Le récit du génocide arménien par un journaliste allemand
L'auteur est le correspondant allemand de La Gazette de Cologne dans l'Empire ottoman, alors allié de l'Allemagne.
Le mouvement anti-arménien de grande envergure a commencé assez inopinément en avril 1915. Certains faits arrivés sur le théâtre de guerre dit caucasien [allusion au petit nombre d'Arméniens de l'Empire ottoman qui se sont engagés pour combattre avec l'armée russe], faits qu'on ne saurait nier, ont fourni très à propos au gouvernement turc le prétexte pour se ruer d'abord, comme des fauves déchaînés, sur les Arméniens des six "vilayets" orientaux [provinces de l'Empire ottoman] ou arméniens proprement dits et de faire table rase d'une façon sanglante, sans aucune distinction entre hommes, femmes et enfants (…).
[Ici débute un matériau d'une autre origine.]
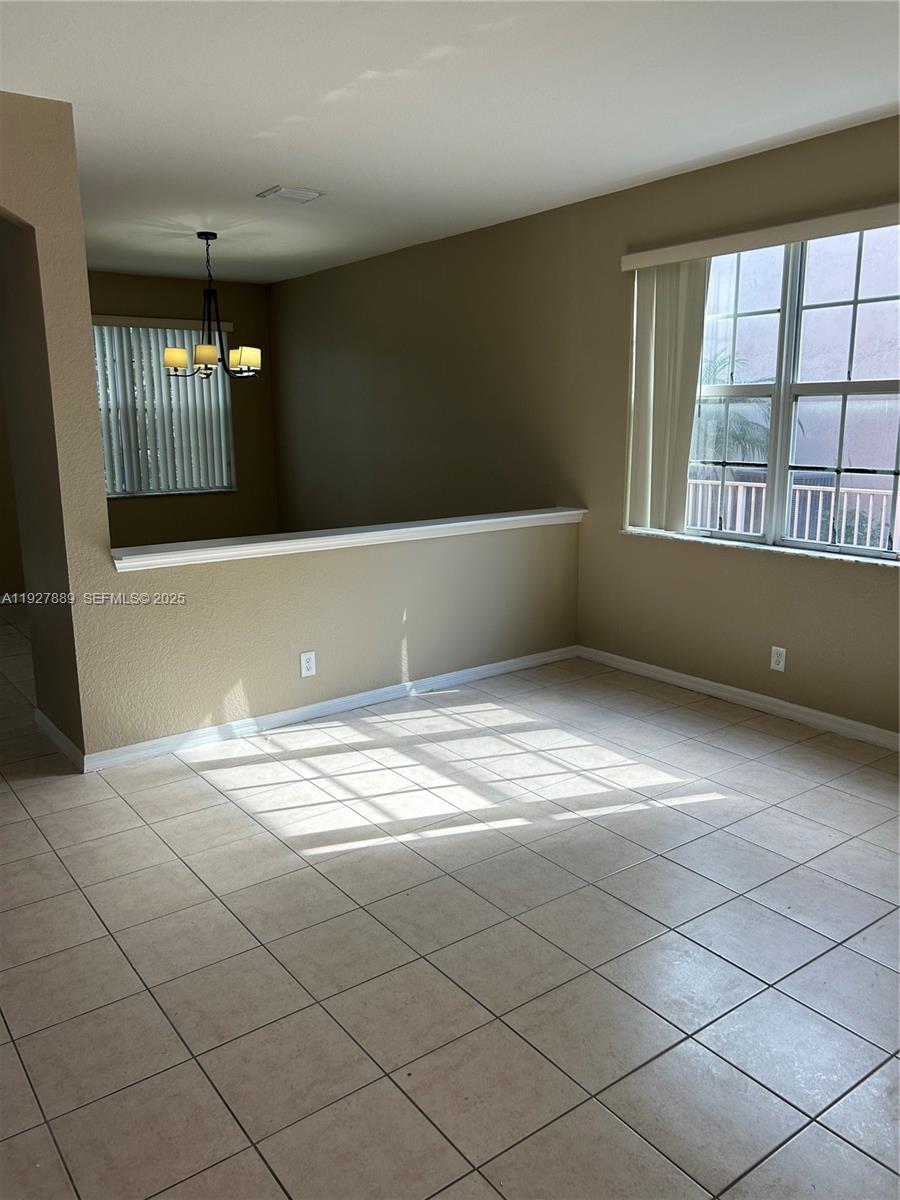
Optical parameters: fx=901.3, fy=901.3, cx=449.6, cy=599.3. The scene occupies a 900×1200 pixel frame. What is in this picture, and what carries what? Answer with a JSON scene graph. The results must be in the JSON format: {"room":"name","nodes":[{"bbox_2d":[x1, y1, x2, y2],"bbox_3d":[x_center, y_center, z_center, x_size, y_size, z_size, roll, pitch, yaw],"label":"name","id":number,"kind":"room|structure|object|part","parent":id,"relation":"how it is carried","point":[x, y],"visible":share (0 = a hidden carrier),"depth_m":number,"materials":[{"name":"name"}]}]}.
{"room":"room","nodes":[
{"label":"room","id":0,"kind":"room"},
{"bbox_2d":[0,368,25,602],"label":"far left wall","id":1,"kind":"structure","parent":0,"point":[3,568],"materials":[{"name":"beige paint"}]},
{"bbox_2d":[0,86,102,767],"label":"left wall","id":2,"kind":"structure","parent":0,"point":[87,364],"depth_m":3.66,"materials":[{"name":"beige paint"}]},
{"bbox_2d":[33,709,84,770],"bbox_3d":[-1.776,0.629,4.079,0.016,0.086,0.760,-9,15,-36],"label":"baseboard","id":3,"kind":"structure","parent":2,"relation":"attached to","point":[60,734],"depth_m":4.02,"materials":[{"name":"white paint"}]},
{"bbox_2d":[88,270,277,548],"bbox_3d":[-3.740,-1.278,7.102,5.039,2.676,0.170,-9,15,-36],"label":"back wall","id":4,"kind":"structure","parent":0,"point":[241,492],"depth_m":8.04,"materials":[{"name":"beige paint"}]},
{"bbox_2d":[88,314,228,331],"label":"blind valance","id":5,"kind":"object","parent":4,"relation":"attached to","point":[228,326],"visible":0.55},
{"bbox_2d":[92,319,236,497],"bbox_3d":[-2.619,-1.641,7.853,1.405,1.457,0.111,-9,15,-36],"label":"window","id":6,"kind":"structure","parent":4,"relation":"in","point":[110,490],"depth_m":7.95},
{"bbox_2d":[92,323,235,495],"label":"vertical blind","id":7,"kind":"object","parent":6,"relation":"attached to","point":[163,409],"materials":[{"name":"white plastic"}]},
{"bbox_2d":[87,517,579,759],"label":"half wall","id":8,"kind":"structure","parent":0,"point":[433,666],"depth_m":4.40,"materials":[{"name":"beige paint"}]},
{"bbox_2d":[299,650,316,677],"bbox_3d":[-0.686,0.311,4.357,0.075,0.122,0.009,-9,15,-36],"label":"wall socket","id":9,"kind":"object","parent":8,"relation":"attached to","point":[305,671],"visible":0.98,"depth_m":4.35,"materials":[{"name":"white plastic"}]},
{"bbox_2d":[81,645,575,771],"bbox_3d":[-0.372,0.499,4.679,2.846,0.082,0.016,-9,15,-36],"label":"baseboard","id":10,"kind":"structure","parent":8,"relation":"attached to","point":[475,669],"depth_m":4.42,"materials":[{"name":"white paint"}]},
{"bbox_2d":[110,507,583,572],"bbox_3d":[-0.346,-0.339,4.616,2.753,0.067,0.222,-9,15,-36],"label":"ledge trim","id":11,"kind":"object","parent":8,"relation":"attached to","point":[468,523],"visible":0.89,"depth_m":4.34,"materials":[{"name":"white paint"}]},
{"bbox_2d":[0,609,899,1199],"bbox_3d":[-1.346,0.812,3.706,6.322,0.111,9.962,-9,15,-36],"label":"tile floor","id":12,"kind":"structure","parent":0,"point":[238,1138],"depth_m":2.53,"materials":[{"name":"tile"}]},
{"bbox_2d":[0,0,899,284],"bbox_3d":[-1.256,-1.927,3.334,5.854,0.121,9.655,-9,15,-36],"label":"ceiling","id":13,"kind":"structure","parent":0,"point":[265,175],"depth_m":3.45,"materials":[{"name":"white paint"}]},
{"bbox_2d":[165,231,260,380],"bbox_3d":[-1.554,-1.937,5.945,0.633,0.918,0.628,-9,15,-36],"label":"chandelier","id":14,"kind":"object","parent":13,"relation":"hanging from","point":[203,356],"visible":1,"depth_m":5.90,"materials":[{"name":"brown metal"}]},
{"bbox_3d":[-1.771,-1.555,5.828,0.172,0.140,0.165,-9,15,-36],"label":"shade","id":15,"kind":"part","parent":14,"relation":"part of","materials":[{"name":"fabric"}]},
{"bbox_3d":[-1.540,-1.520,5.688,0.180,0.142,0.176,-9,15,-36],"label":"shade","id":16,"kind":"part","parent":14,"relation":"part of","materials":[{"name":"fabric"}]},
{"bbox_3d":[-1.330,-1.559,5.862,0.178,0.142,0.173,-9,15,-36],"label":"shade","id":17,"kind":"part","parent":14,"relation":"part of","materials":[{"name":"beige fabric"}]},
{"bbox_2d":[256,185,323,203],"bbox_3d":[-0.867,-2.192,4.885,0.285,0.016,0.238,-9,15,-36],"label":"ceiling vent","id":18,"kind":"object","parent":13,"relation":"attached to","point":[302,192],"visible":0.99,"depth_m":4.86,"materials":[{"name":"white metal"}]},
{"bbox_2d":[270,112,899,739],"bbox_3d":[1.080,-0.892,5.017,0.175,2.688,9.170,-9,15,-36],"label":"right wall","id":19,"kind":"structure","parent":0,"point":[443,240],"depth_m":5.35,"materials":[{"name":"beige paint"}]},
{"bbox_2d":[576,645,899,749],"bbox_3d":[2.069,0.651,3.843,0.015,0.084,4.895,-9,15,-36],"label":"baseboard","id":20,"kind":"structure","parent":19,"relation":"attached to","point":[705,681],"depth_m":4.54,"materials":[{"name":"white paint"}]},
{"bbox_2d":[619,528,898,568],"bbox_3d":[1.586,-0.250,4.378,0.117,0.027,1.916,-9,15,-36],"label":"window sill","id":21,"kind":"structure","parent":19,"relation":"attached to","point":[799,553],"depth_m":4.35,"materials":[{"name":"white stone"}]},
{"bbox_2d":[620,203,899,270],"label":"blind valance","id":22,"kind":"object","parent":19,"relation":"attached to","point":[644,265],"visible":0.99,"depth_m":4.06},
{"bbox_2d":[624,258,709,534],"bbox_3d":[1.123,-1.046,4.743,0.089,1.389,0.503,-9,15,-36],"label":"vertical blind","id":23,"kind":"object","parent":22,"relation":"hanging from","point":[661,313],"visible":0.86,"depth_m":4.71,"materials":[{"name":"fabric"}]},
{"bbox_2d":[647,220,899,560],"bbox_3d":[1.663,-0.972,4.285,0.104,1.462,1.693,-9,15,-36],"label":"window","id":24,"kind":"structure","parent":19,"relation":"in","point":[874,553],"depth_m":4.31,"materials":[{"name":"glass"}]},
{"bbox_2d":[769,645,786,671],"bbox_3d":[1.602,0.287,4.404,0.009,0.118,0.073,-9,15,-36],"label":"wall socket","id":25,"kind":"object","parent":19,"relation":"attached to","point":[775,659],"visible":0.99,"depth_m":4.40,"materials":[{"name":"white plastic"}]},
{"label":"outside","id":26,"kind":"structure","parent":0,"visible":0},
{"label":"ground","id":27,"kind":"structure","parent":26,"visible":0},
{"bbox_2d":[695,353,799,465],"bbox_3d":[3.306,-1.778,11.547,2.056,2.753,2.177,-9,15,-36],"label":"palm tree","id":28,"kind":"object","parent":27,"relation":"on","point":[747,427],"visible":0.26,"depth_m":11.10,"materials":[{"name":"green plant"}]},
{"bbox_2d":[685,475,899,551],"bbox_3d":[2.852,-0.307,6.303,0.072,1.040,5.657,-9,15,-36],"label":"balcony railing","id":29,"kind":"object","parent":27,"relation":"on","point":[807,518],"visible":0.34,"depth_m":6.63,"materials":[{"name":"white metal"}]}
]}

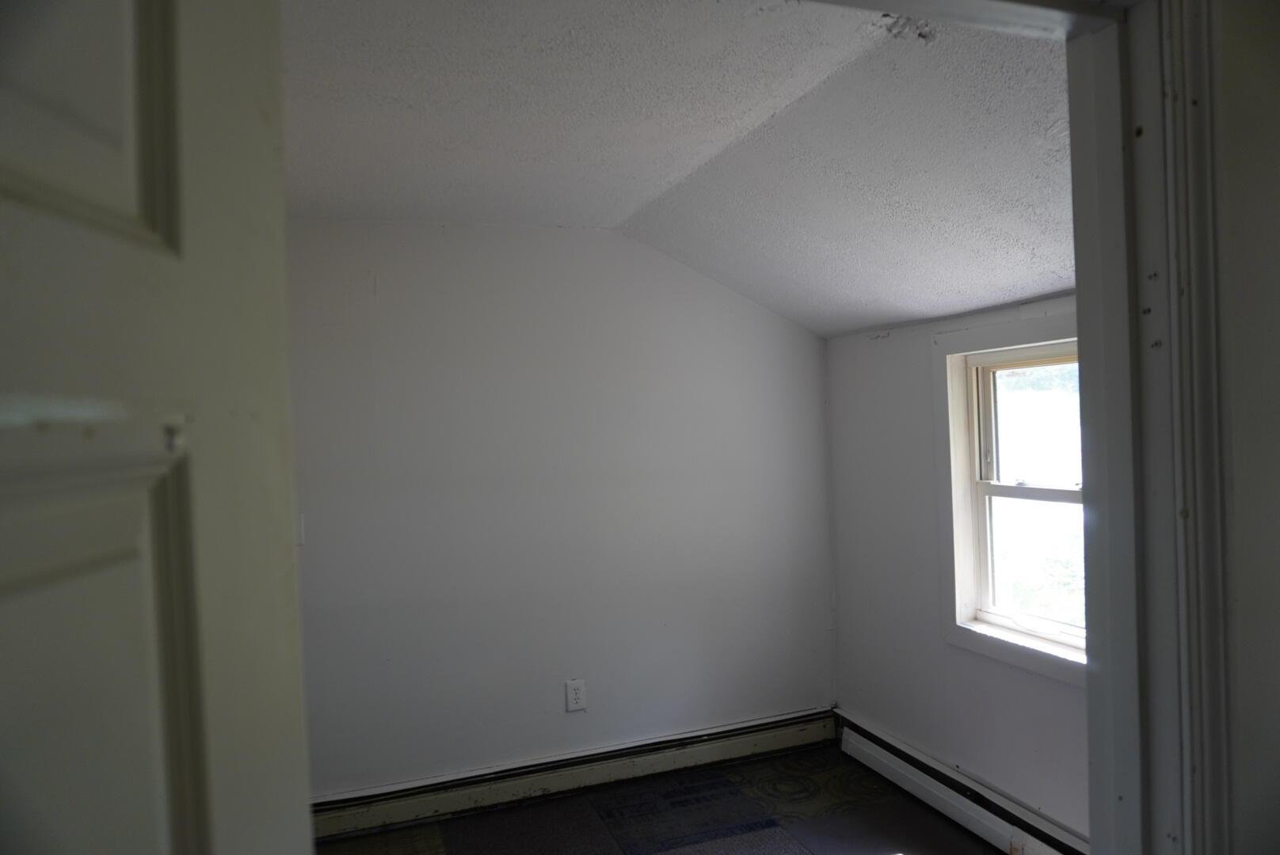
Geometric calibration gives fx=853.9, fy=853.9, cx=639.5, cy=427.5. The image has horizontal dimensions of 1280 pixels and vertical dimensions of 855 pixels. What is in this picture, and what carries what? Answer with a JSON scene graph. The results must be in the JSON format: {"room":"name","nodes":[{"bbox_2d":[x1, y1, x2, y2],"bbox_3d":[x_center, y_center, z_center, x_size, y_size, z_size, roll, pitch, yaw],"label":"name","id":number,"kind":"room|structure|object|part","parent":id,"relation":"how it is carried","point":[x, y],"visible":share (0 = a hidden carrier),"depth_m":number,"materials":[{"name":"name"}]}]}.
{"room":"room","nodes":[
{"label":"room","id":0,"kind":"room"},
{"bbox_2d":[284,220,837,800],"bbox_3d":[-0.623,0.317,3.480,3.376,2.431,0.140,-2,1,-20],"label":"back wall","id":1,"kind":"structure","parent":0,"point":[584,248],"depth_m":3.48,"materials":[{"name":"paint"}]},
{"bbox_2d":[295,514,305,545],"bbox_3d":[-1.287,0.382,3.161,0.074,0.121,0.017,-2,1,-20],"label":"light switch","id":2,"kind":"object","parent":1,"relation":"attached to","point":[302,539],"visible":0.35,"depth_m":3.17,"materials":[{"name":"white plastic"}]},
{"bbox_2d":[310,707,838,840],"bbox_3d":[-0.331,1.413,3.476,2.639,0.145,0.072,-2,1,-20],"label":"baseboard heater","id":3,"kind":"object","parent":1,"relation":"attached to","point":[725,747],"visible":0.83,"depth_m":3.44,"materials":[{"name":"white metal"}]},
{"bbox_2d":[564,678,586,711],"bbox_3d":[-0.265,1.106,3.527,0.080,0.127,0.009,-2,1,-20],"label":"wall outlet","id":4,"kind":"object","parent":1,"relation":"attached to","point":[574,691],"visible":0.99,"depth_m":3.52,"materials":[{"name":"white plastic"}]},
{"bbox_2d":[313,742,1013,854],"bbox_3d":[-0.007,1.552,1.888,3.592,0.100,3.574,-2,1,-20],"label":"floor","id":5,"kind":"structure","parent":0,"point":[747,767],"depth_m":3.22,"materials":[{"name":"carpet"}]},
{"bbox_2d":[278,0,1080,339],"bbox_3d":[-0.107,-0.771,2.242,3.939,0.451,3.102,-2,1,-20],"label":"ceiling","id":6,"kind":"structure","parent":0,"point":[434,213],"depth_m":2.26,"materials":[{"name":"white paint"}]},
{"bbox_2d":[822,292,1086,848],"bbox_3d":[1.360,0.501,2.810,0.148,1.951,2.544,-2,1,-20],"label":"right wall","id":7,"kind":"structure","parent":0,"point":[890,345],"depth_m":3.38,"materials":[{"name":"white paint"}]},
{"bbox_2d":[835,711,1090,854],"bbox_3d":[1.252,1.363,2.856,0.070,0.161,2.149,-2,1,-20],"label":"baseboard heater","id":8,"kind":"object","parent":7,"relation":"attached to","point":[873,749],"visible":0.77,"depth_m":3.10,"materials":[{"name":"white metal"}]},
{"bbox_2d":[933,312,1084,684],"bbox_3d":[1.361,0.222,2.817,0.152,1.178,1.010,-2,1,-20],"label":"window","id":9,"kind":"structure","parent":7,"relation":"in","point":[965,532],"depth_m":3.12,"materials":[{"name":"white paint"}]},
{"bbox_3d":[1.527,0.005,3.133,0.042,0.514,0.609,-2,1,-20],"label":"sash","id":10,"kind":"part","parent":9,"relation":"part of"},
{"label":"sash","id":11,"kind":"part","parent":9,"relation":"part of","materials":[{"name":"white"}]},
{"bbox_2d":[1211,0,1279,854],"bbox_3d":[0.845,0.211,1.112,2.843,2.456,0.146,-2,1,-20],"label":"front wall","id":12,"kind":"structure","parent":0,"point":[1259,799],"depth_m":1.06,"materials":[{"name":"paint"}]},
{"bbox_2d":[808,0,1236,852],"bbox_3d":[0.242,0.369,0.963,1.110,2.177,0.196,-2,1,-20],"label":"door frame","id":13,"kind":"structure","parent":12,"relation":"attached to","point":[1160,405],"depth_m":1.09,"materials":[{"name":"paint"}]},
{"bbox_2d":[0,0,312,854],"bbox_3d":[-0.324,0.472,0.419,0.163,2.092,0.874,-2,1,-3],"label":"door","id":14,"kind":"structure","parent":13,"relation":"attached to","point":[171,213],"depth_m":0.58,"materials":[{"name":"white paint"}]},
{"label":"panel","id":15,"kind":"part","parent":14,"relation":"part of","materials":[{"name":"white paint"}]},
{"label":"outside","id":16,"kind":"structure","parent":0,"visible":0},
{"label":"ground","id":17,"kind":"structure","parent":16,"visible":0},
{"bbox_2d":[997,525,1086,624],"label":"tree","id":18,"kind":"object","parent":17,"relation":"on","point":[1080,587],"visible":0.17,"depth_m":7.00,"materials":[{"name":"green plant"}]}
]}

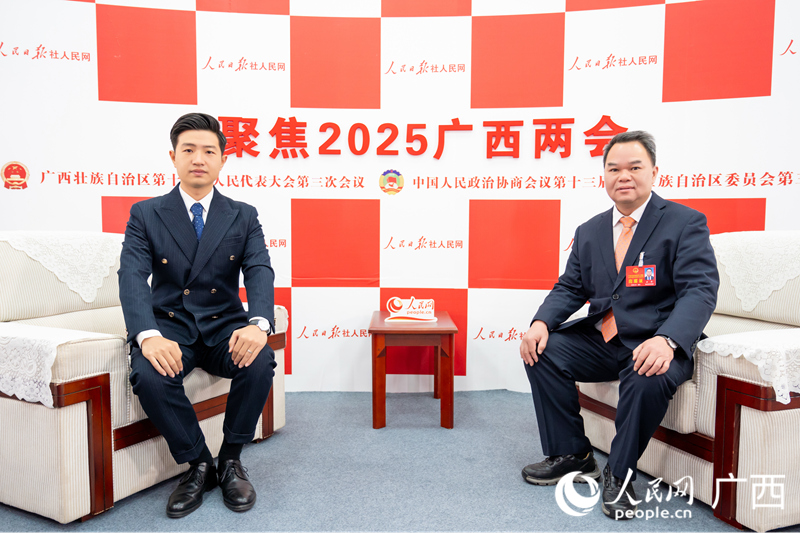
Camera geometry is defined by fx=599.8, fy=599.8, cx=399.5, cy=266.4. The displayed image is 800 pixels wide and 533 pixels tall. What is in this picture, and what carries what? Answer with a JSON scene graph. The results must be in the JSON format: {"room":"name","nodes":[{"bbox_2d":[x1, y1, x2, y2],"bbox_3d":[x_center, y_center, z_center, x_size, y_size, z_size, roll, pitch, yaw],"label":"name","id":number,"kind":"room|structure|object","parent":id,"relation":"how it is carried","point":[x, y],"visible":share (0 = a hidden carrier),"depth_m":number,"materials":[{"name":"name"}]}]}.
{"room":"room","nodes":[
{"label":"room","id":0,"kind":"room"},
{"bbox_2d":[0,388,799,532],"bbox_3d":[-0.139,0.926,1.314,6.831,0.104,5.143,0,4,1],"label":"floor","id":1,"kind":"structure","parent":0,"point":[281,438],"depth_m":2.26,"materials":[{"name":"blue carpet"}]},
{"bbox_2d":[0,233,288,520],"bbox_3d":[-1.191,0.316,2.505,0.995,0.926,1.095,2,4,29],"label":"armchair","id":2,"kind":"object","parent":1,"relation":"on","point":[75,404],"visible":0.62,"depth_m":2.02,"materials":[{"name":"fabric"}]},
{"bbox_2d":[0,323,98,409],"bbox_3d":[-1.298,0.310,2.018,0.535,0.189,0.369,2,5,29],"label":"lace cover","id":3,"kind":"object","parent":2,"relation":"on","point":[49,381],"visible":0.9,"depth_m":1.87,"materials":[{"name":"white fabric"}]},
{"bbox_2d":[1,231,122,302],"bbox_3d":[-1.413,-0.001,2.557,0.418,0.266,0.458,2,5,30],"label":"lace cover","id":4,"kind":"object","parent":2,"relation":"on","point":[75,289],"visible":0.72,"depth_m":2.45,"materials":[{"name":"white fabric"}]},
{"bbox_2d":[118,112,281,516],"bbox_3d":[-0.768,0.108,2.255,0.566,1.313,0.841,-1,4,-21],"label":"man","id":5,"kind":"object","parent":2,"relation":"on","point":[188,241],"visible":0.99,"depth_m":2.09},
{"bbox_2d":[369,311,458,430],"bbox_3d":[0.063,0.508,3.065,0.418,0.491,0.535,0,4,1],"label":"side table","id":6,"kind":"object","parent":1,"relation":"on","point":[431,330],"visible":0.98,"depth_m":2.84,"materials":[{"name":"brown wood"}]},
{"bbox_2d":[384,296,439,322],"bbox_3d":[0.059,0.213,3.042,0.282,0.134,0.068,0,4,1],"label":"table sign","id":7,"kind":"object","parent":6,"relation":"on","point":[425,317],"visible":0.99,"depth_m":3.03,"materials":[{"name":"white plastic"}]},
{"bbox_2d":[578,231,799,530],"bbox_3d":[1.354,0.331,2.434,0.985,0.939,1.045,-1,4,-21],"label":"armchair","id":8,"kind":"object","parent":1,"relation":"on","point":[694,460],"visible":0.59,"depth_m":1.99,"materials":[{"name":"fabric"}]},
{"bbox_2d":[515,131,717,517],"bbox_3d":[0.861,0.150,2.279,0.650,1.265,0.766,3,5,37],"label":"man","id":9,"kind":"object","parent":8,"relation":"on","point":[637,236],"visible":0.99,"depth_m":2.14},
{"bbox_2d":[638,251,644,265],"bbox_3d":[0.939,-0.024,2.333,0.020,0.053,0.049,0,4,1],"label":"pen","id":10,"kind":"object","parent":9,"relation":"in","point":[642,254],"visible":0.72,"depth_m":2.33,"materials":[{"name":"metal"}]},
{"bbox_2d":[697,328,799,404],"bbox_3d":[1.325,0.317,1.984,0.582,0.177,0.446,0,4,1],"label":"lace cover","id":11,"kind":"object","parent":8,"relation":"on","point":[788,400],"visible":0.86,"depth_m":1.88,"materials":[{"name":"white fabric"}]},
{"bbox_2d":[714,230,799,312],"bbox_3d":[1.535,0.019,2.438,0.429,0.293,0.451,0,4,1],"label":"lace cover","id":12,"kind":"object","parent":8,"relation":"on","point":[749,308],"visible":0.81,"depth_m":2.38,"materials":[{"name":"white fabric"}]},
{"bbox_2d":[0,0,799,395],"bbox_3d":[0.054,-0.644,3.355,6.126,2.729,0.087,0,4,1],"label":"backdrop wall","id":13,"kind":"structure","parent":0,"point":[777,201],"depth_m":3.35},
{"bbox_2d":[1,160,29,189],"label":"round emblem","id":14,"kind":"object","parent":13,"relation":"attached to","point":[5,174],"visible":0.95,"depth_m":3.24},
{"bbox_2d":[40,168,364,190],"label":"wall lettering","id":15,"kind":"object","parent":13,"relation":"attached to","point":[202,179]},
{"bbox_2d":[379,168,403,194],"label":"round emblem","id":16,"kind":"object","parent":13,"relation":"attached to","point":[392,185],"visible":0.95,"depth_m":3.42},
{"bbox_2d":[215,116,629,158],"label":"wall lettering","id":17,"kind":"object","parent":13,"relation":"attached to","point":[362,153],"visible":0.96,"depth_m":3.38,"materials":[{"name":"red"}]},
{"bbox_2d":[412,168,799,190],"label":"wall lettering","id":18,"kind":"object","parent":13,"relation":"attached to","point":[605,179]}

Les premières centaines de milliers de victimes arméniennes en furent le résultat (…). Mais ce ne fut pas tout malheureusement ! Le gouvernement turc est allé plus loin, bien plus loin. Car il visait le peuple arménien tout entier, et non seulement en Arménie, mais partout où il habitait, en Anatolie et dans la capitale (…).
En général, les déportés étaient transportés par de longues étapes à pied, mille fois brutalisés et violés en route, jusqu'à la frontière des territoires de population arabe ; et là-bas, dans la montagne aride, sans ressource, sans abri autre que de misérables petites tentes sales et froides, sans vivre, sans la possibilité de gagner un peu leur existence (…), ils attendaient la mort lente, mais presque certaine. Mais toujours, sans exception, les hommes furent séparés des femmes et enfants et transportés dans une autre contrée ; ce fut la caractéristique de ce système des déportations qui devaient détruire la racine même de ce peuple, en brisant tous les liens de famille ! Ainsi disparaissait peu à peu une très grande partie du peuple arménien.
Harry Stuermer, Deux ans de guerre à Constantinople, 1917
Note : Malgré son information, l’Allemagne n’a rien fait pour contraindre le gouvernement ottoman à interrompre les massacres parce que l’intérêt militaire a prévalu.